The Comic Flaw begins and ends with poems that make past present in persons — great-grandfather Piusus Antonavage in the first poem, who has come from Lithuania. “He pours a glass, drinks / deeply and grins. In a thinning accent he tells me, / Boy, it is not so good to think so much. / What is there to know? Each man has one life. / What does it matter where he breeds or drinks?” (1) And in the last poem, an old Lithuanian priest, a Franciscan, thirty years dead: “Uneasy, I turn to find / my old priest holding two gold cups / which he fills with the tide at our feet. / He smiles, hands me a chalice, / and says, There’s plenty. Let’s drink.” (80)

Yes, plenty. The collection is a Eucharist from beginning to end. Bread and wine have their place, but the sacramental elements might just as well be baseball, popcorn, t-shirts, a puzzled Pope responding to a phrasebook reference to lost luggage, a woodchuck dead and half-decayed — or the poet’s old man flipping a bird. This is holy ground. Take off your shoes. Get comfortable. Enjoy.

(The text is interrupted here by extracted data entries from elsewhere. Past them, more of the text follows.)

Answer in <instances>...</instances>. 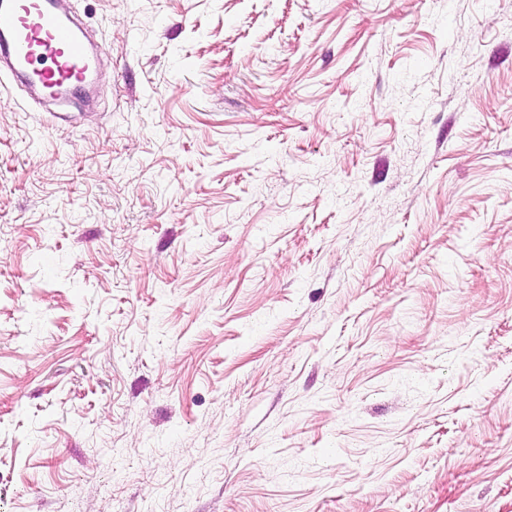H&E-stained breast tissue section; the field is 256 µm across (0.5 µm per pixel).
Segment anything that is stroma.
I'll list each match as a JSON object with an SVG mask.
<instances>
[{
	"label": "stroma",
	"instance_id": "35a3bbf8",
	"mask_svg": "<svg viewBox=\"0 0 512 512\" xmlns=\"http://www.w3.org/2000/svg\"><path fill=\"white\" fill-rule=\"evenodd\" d=\"M0 81V512H512V0H71ZM60 0L0 1V77L26 76L44 97L87 92L95 55Z\"/></svg>",
	"mask_w": 512,
	"mask_h": 512
}]
</instances>
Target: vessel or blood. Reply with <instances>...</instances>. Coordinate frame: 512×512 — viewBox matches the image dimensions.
Here are the masks:
<instances>
[{
	"label": "vessel or blood",
	"instance_id": "1",
	"mask_svg": "<svg viewBox=\"0 0 512 512\" xmlns=\"http://www.w3.org/2000/svg\"><path fill=\"white\" fill-rule=\"evenodd\" d=\"M95 55L58 0H0V75L27 77L44 97L88 91Z\"/></svg>",
	"mask_w": 512,
	"mask_h": 512
}]
</instances>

reviewed by Steven Schroeder, Chicago, in the virtual artists collective reading room

Response to “the comic flaw”;

Don Wall says:

I’m an academic lifer–have spent a lifetime teaching, among other things, poetry and creative writing. In retirement, I finally have time to seek out contemporary poets–and Berecka is by far the best one I have come across (and this includes better-known names like Billy Collins). His range of subjects and tone are impressive, but despite the breadth of his interests, his poetry is accessible to anyone who thinks and feels–and who has a wry sense of humor. Berecka deserves the widest possible publicity and exposure–he is that good!

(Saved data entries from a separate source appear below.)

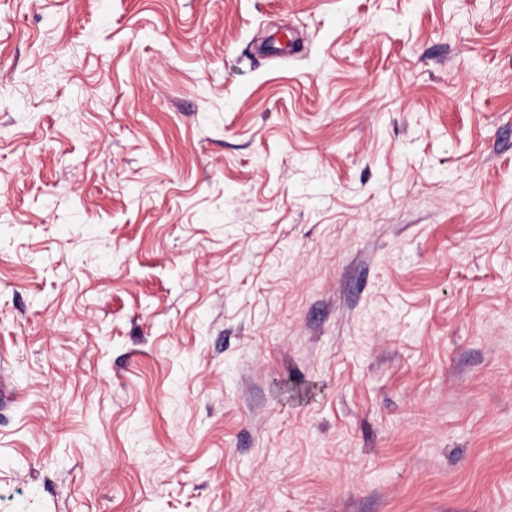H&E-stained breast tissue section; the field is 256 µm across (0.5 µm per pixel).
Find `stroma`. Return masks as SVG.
I'll return each mask as SVG.
<instances>
[{
	"label": "stroma",
	"mask_w": 512,
	"mask_h": 512,
	"mask_svg": "<svg viewBox=\"0 0 512 512\" xmlns=\"http://www.w3.org/2000/svg\"><path fill=\"white\" fill-rule=\"evenodd\" d=\"M1 378L0 512H512V0H0Z\"/></svg>",
	"instance_id": "1"
}]
</instances>
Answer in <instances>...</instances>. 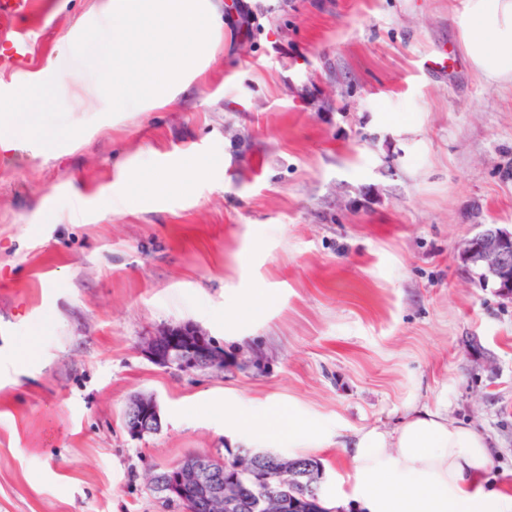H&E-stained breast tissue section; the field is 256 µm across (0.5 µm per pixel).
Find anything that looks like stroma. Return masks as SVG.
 <instances>
[{
  "instance_id": "obj_1",
  "label": "stroma",
  "mask_w": 512,
  "mask_h": 512,
  "mask_svg": "<svg viewBox=\"0 0 512 512\" xmlns=\"http://www.w3.org/2000/svg\"><path fill=\"white\" fill-rule=\"evenodd\" d=\"M464 0H221L222 47L166 107L91 136L0 150V512H183L150 473L243 447L224 405L317 429L331 512H362L337 436L438 409L512 481V297L458 252L512 230V84L461 47ZM96 0H35L29 59L0 93L94 70L66 51ZM433 54L456 61L429 74ZM183 180L158 197L125 165ZM83 201L77 222L46 223ZM126 203L104 209L100 199ZM257 320L230 307L255 290ZM198 325L220 367L154 363L144 338ZM30 360L20 366L18 351ZM154 396L161 427L123 414ZM159 407L152 396H134L124 414V426L133 437L150 434L160 428Z\"/></svg>"
}]
</instances>
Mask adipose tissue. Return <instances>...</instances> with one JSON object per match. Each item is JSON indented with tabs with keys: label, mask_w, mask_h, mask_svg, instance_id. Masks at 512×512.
Returning a JSON list of instances; mask_svg holds the SVG:
<instances>
[{
	"label": "adipose tissue",
	"mask_w": 512,
	"mask_h": 512,
	"mask_svg": "<svg viewBox=\"0 0 512 512\" xmlns=\"http://www.w3.org/2000/svg\"><path fill=\"white\" fill-rule=\"evenodd\" d=\"M462 48L491 82L512 81V0H465ZM246 441L262 443L279 427L292 448L315 449L319 435L286 410L225 406ZM355 493L366 512H512V495L486 488L487 439L449 422L440 410L412 412L395 430L359 431L349 443Z\"/></svg>",
	"instance_id": "obj_1"
}]
</instances>
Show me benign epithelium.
<instances>
[{
	"label": "benign epithelium",
	"instance_id": "7a95c632",
	"mask_svg": "<svg viewBox=\"0 0 512 512\" xmlns=\"http://www.w3.org/2000/svg\"><path fill=\"white\" fill-rule=\"evenodd\" d=\"M462 259L485 270L506 296L512 294V231L494 224L484 226L474 236L459 245ZM145 353L157 364L178 371L202 369L224 365V351L214 345L203 330L193 323L169 325L142 344ZM159 407L151 396L133 397L124 414V426L133 437L150 434L160 428ZM276 472L288 476L279 485L271 499L260 497L257 509L263 512L268 506L277 510L287 504L288 488L295 485L304 489L308 502L322 510L321 484L324 472L312 467H299L293 460L276 457ZM151 487L169 499L199 489L209 504L232 510L236 501L231 488L224 485V477L217 472L208 456L193 455L182 462L154 473L149 478Z\"/></svg>",
	"mask_w": 512,
	"mask_h": 512
}]
</instances>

A fine work of verse, May 6, 2009

Midwest Book Review (Oregon, WI USA)

Who knew the musings of a New Yorker turned Texan could be so entertaining? “The Comic Flaw” is a volume of poetry from Alan Berecka, a man who has been all over the United States. Serious yet utterly entertaining and humorous, “The Comic Flaw” is a fine work of verse. “The Naked Truth”: I knew where those women hid. I found/them that time my mother sent me/to stow her mate’s just-washed underwear/into his top dresser drawer, and there beneath/his last pair of clean briefs, I caught a glimpse/of a glossy cover. A nearly naked temptress/beckoned to me, Don’t be shy. Turn the page.//I had no idea what I’d find there, but I would learn/with every chance I got to return. I memorized/their curves, rolls, shadows, and even their names./I feared the possibility of parental footfalls, so I stood/there dumbly, numb like Adam did that day/he realized that he was naked but so was Eve – /that moment when shame first mated desire.

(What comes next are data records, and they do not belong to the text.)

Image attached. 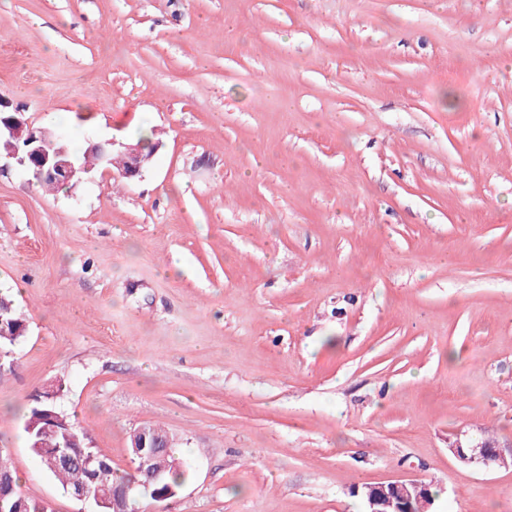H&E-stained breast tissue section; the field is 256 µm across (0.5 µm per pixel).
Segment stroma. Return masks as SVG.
<instances>
[{
  "mask_svg": "<svg viewBox=\"0 0 512 512\" xmlns=\"http://www.w3.org/2000/svg\"><path fill=\"white\" fill-rule=\"evenodd\" d=\"M0 97L36 127L158 146L141 177L0 173L26 335L0 450L70 498L24 417L55 380L114 471L157 424L178 495L138 512H512V0H0ZM456 358H449V351ZM485 441L478 440H461L457 438L449 450L460 461L469 465L486 464L489 459L493 458L497 461L512 458V444L500 446L499 443L491 438H484ZM489 443V444H488ZM495 443V444H493ZM501 448H508L507 453ZM426 491H428L429 500L433 501L431 489L428 490L426 484L416 479L395 480L370 486L368 487L367 498L371 510L368 512H379L375 507L383 501L393 505V512H405L403 506L410 500L412 494L420 497Z\"/></svg>",
  "mask_w": 512,
  "mask_h": 512,
  "instance_id": "stroma-1",
  "label": "stroma"
}]
</instances>
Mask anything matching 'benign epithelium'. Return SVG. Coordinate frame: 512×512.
Returning <instances> with one entry per match:
<instances>
[{"mask_svg":"<svg viewBox=\"0 0 512 512\" xmlns=\"http://www.w3.org/2000/svg\"><path fill=\"white\" fill-rule=\"evenodd\" d=\"M11 103L0 97V171L14 166L27 173L31 172L41 181H53L64 186H74L91 168L78 164L71 156L67 143L54 131L46 128H35L23 117V112L14 109L8 112ZM88 151L105 159L117 152L125 158V167L120 176L133 179L140 176L149 157L143 155L140 148L128 142H120L114 138L103 141H88ZM172 440L156 435L150 437L142 431V438L132 443L136 455L141 458L139 471L148 474L152 480L158 475L148 471L149 456L141 453V449L169 448ZM451 453L461 462L469 465H482L493 458L497 461L512 458V444L501 449L500 444H488L480 440L456 439L450 448ZM62 457L76 456L87 466L95 462L92 453L76 443L65 445L59 452ZM428 487L416 479L390 481L368 487L367 498L369 512H378L376 506L386 501L393 505L394 512H403L404 504L411 496H421Z\"/></svg>","mask_w":512,"mask_h":512,"instance_id":"obj_1","label":"benign epithelium"}]
</instances>
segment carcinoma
<instances>
[{
  "mask_svg": "<svg viewBox=\"0 0 512 512\" xmlns=\"http://www.w3.org/2000/svg\"><path fill=\"white\" fill-rule=\"evenodd\" d=\"M0 314L10 319L16 327H26V319L23 313L15 305L14 300L8 293H0ZM52 410L50 402L47 400H33L25 418V430L28 434L31 450L39 459L45 471L60 484L65 491L76 487L87 485L91 487H103V493L112 494V488L118 487L123 483L131 482L137 478L143 482L147 477L143 474L135 475L133 473L117 474L112 470V460L107 453L99 448L93 449L97 459L103 462L108 469V474L99 477L94 470L85 468L81 462H64L56 456L50 454L48 449L55 448L64 440V435L68 434L84 442L87 436L77 429L71 416L67 413L59 414L62 419V425L58 426V431L47 432L42 430L44 423L40 422L41 415ZM151 466L154 471L160 473L161 479L158 483L150 484L147 495L158 500L160 496L174 497L184 481L186 480V470L183 462L177 458L173 449L159 451L152 455ZM8 483L14 487V492L10 498L3 502L4 512H51L47 504L25 495L18 485L14 472H9Z\"/></svg>",
  "mask_w": 512,
  "mask_h": 512,
  "instance_id": "1",
  "label": "carcinoma"
}]
</instances>
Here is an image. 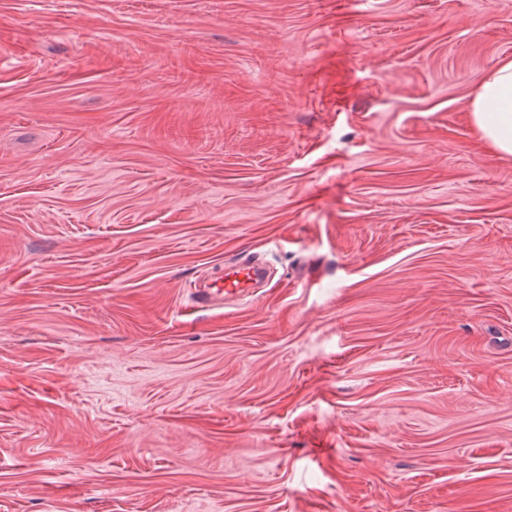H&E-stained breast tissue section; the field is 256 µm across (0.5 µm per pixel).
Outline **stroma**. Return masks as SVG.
Returning a JSON list of instances; mask_svg holds the SVG:
<instances>
[{
	"label": "stroma",
	"mask_w": 512,
	"mask_h": 512,
	"mask_svg": "<svg viewBox=\"0 0 512 512\" xmlns=\"http://www.w3.org/2000/svg\"><path fill=\"white\" fill-rule=\"evenodd\" d=\"M507 59L512 0H0V512H512ZM470 117L496 155L512 156V60L485 74L471 102ZM258 266L244 259L238 263L226 266L227 273L223 277L216 278L212 283L203 288H196L194 292V301L198 305L204 306L213 300L224 299V295H236L242 293L241 284L250 280L252 276L258 274Z\"/></svg>",
	"instance_id": "35a3bbf8"
}]
</instances>
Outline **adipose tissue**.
Here are the masks:
<instances>
[{
  "label": "adipose tissue",
  "mask_w": 512,
  "mask_h": 512,
  "mask_svg": "<svg viewBox=\"0 0 512 512\" xmlns=\"http://www.w3.org/2000/svg\"><path fill=\"white\" fill-rule=\"evenodd\" d=\"M470 117L496 155L512 156V60L485 74L471 102Z\"/></svg>",
  "instance_id": "ef3b65f1"
}]
</instances>
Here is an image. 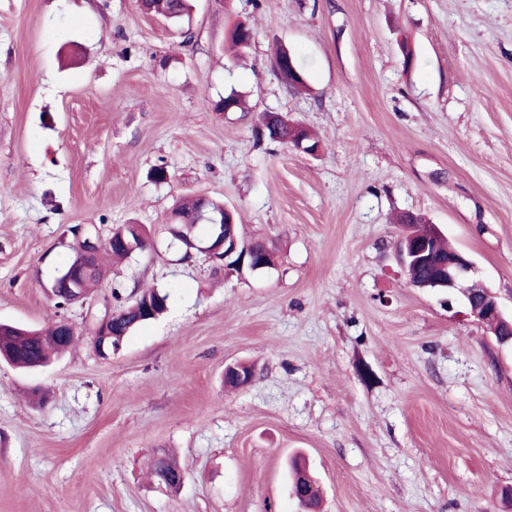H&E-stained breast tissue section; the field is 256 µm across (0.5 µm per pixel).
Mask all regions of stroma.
<instances>
[{"label": "stroma", "instance_id": "1", "mask_svg": "<svg viewBox=\"0 0 512 512\" xmlns=\"http://www.w3.org/2000/svg\"><path fill=\"white\" fill-rule=\"evenodd\" d=\"M193 4L175 24L138 0H0V321L81 333L46 368L0 363V512H298L297 453L322 512H504L512 345L408 285L394 246L397 216H424L512 313V0ZM234 91L246 111L202 104ZM266 112L319 153L262 138ZM186 195L223 200L275 265L181 261ZM79 224H142L153 247L103 259L97 298L59 310L44 285ZM153 286L167 312L99 358V296ZM234 362L249 386L225 388ZM164 453L175 492L151 473ZM254 40V31L247 22H237L229 31L227 49L234 56H241L251 46Z\"/></svg>", "mask_w": 512, "mask_h": 512}]
</instances>
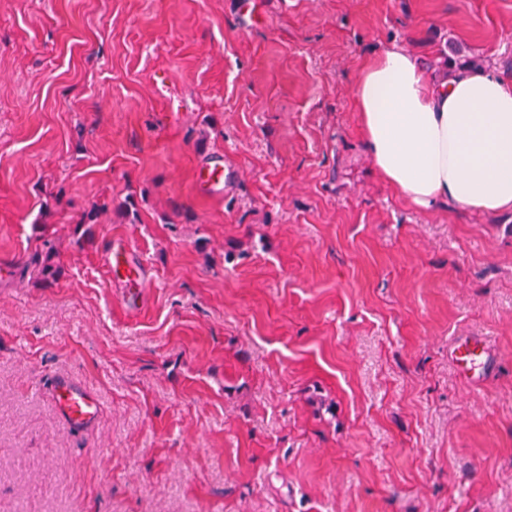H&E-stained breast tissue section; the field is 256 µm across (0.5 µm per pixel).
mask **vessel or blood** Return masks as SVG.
Segmentation results:
<instances>
[{
	"label": "vessel or blood",
	"mask_w": 512,
	"mask_h": 512,
	"mask_svg": "<svg viewBox=\"0 0 512 512\" xmlns=\"http://www.w3.org/2000/svg\"><path fill=\"white\" fill-rule=\"evenodd\" d=\"M225 179L224 161L220 158L203 163L194 175L196 187L210 197L223 195ZM103 262L112 283L121 288L126 308L139 309L146 299L149 272L138 251L129 241L118 238L108 244ZM450 356L460 374L473 380L485 377L492 363L489 345L481 336L456 339L450 346ZM52 390L60 414L70 423L89 427L96 422L99 401L95 392L67 376L55 377Z\"/></svg>",
	"instance_id": "obj_1"
}]
</instances>
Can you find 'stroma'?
<instances>
[{
  "label": "stroma",
  "instance_id": "obj_1",
  "mask_svg": "<svg viewBox=\"0 0 512 512\" xmlns=\"http://www.w3.org/2000/svg\"><path fill=\"white\" fill-rule=\"evenodd\" d=\"M241 2L0 0V512H512V214L403 200L353 108L391 45L511 78L512 0ZM224 173V160L213 158L199 166L195 172V185L199 191L207 196L224 195V181L227 179ZM103 262L112 284L122 289V301L127 309L138 310L146 299L149 272L138 251L125 239L110 240ZM450 356L464 377L479 380L486 376L491 363L487 340L482 336L456 339L450 345ZM52 390L60 414L70 423L90 427L96 422L99 401L95 392L67 376L55 377Z\"/></svg>",
  "mask_w": 512,
  "mask_h": 512
}]
</instances>
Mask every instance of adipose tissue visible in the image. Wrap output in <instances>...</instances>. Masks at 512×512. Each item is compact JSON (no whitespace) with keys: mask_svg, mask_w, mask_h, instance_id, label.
Masks as SVG:
<instances>
[{"mask_svg":"<svg viewBox=\"0 0 512 512\" xmlns=\"http://www.w3.org/2000/svg\"><path fill=\"white\" fill-rule=\"evenodd\" d=\"M354 94L367 154L400 196L512 213V79L492 70L436 79L392 46L363 65Z\"/></svg>","mask_w":512,"mask_h":512,"instance_id":"ef3b65f1","label":"adipose tissue"}]
</instances>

Profanely Sacred, March 7, 2009

Phil Poulter (Waco, TX USA)

I’ve heard Alan Berecka read his poetry many times. What always comes through is the humor mixed with warmth and nostalgia. In his first book the voice is a little more somber than I expected. He is not a detached observer, but a participant in an all too real life. The humor is still a very strong component, but here it seems part clinging to sanity, and part mystic epiphany. One of my current favorites is “Tutorial,” where a librarian views his patrons as part of a cosmic joke designed to teach compassion, only in a Borgesian twist the librarian contemplates the possibility that he may be part of someone else’s lesson, just another set-up to a different punch line. These poems are great stories with characters ranging from family members to baseball players to supreme beings. Oh, and I can’t leave out the dreaded zamboni driver.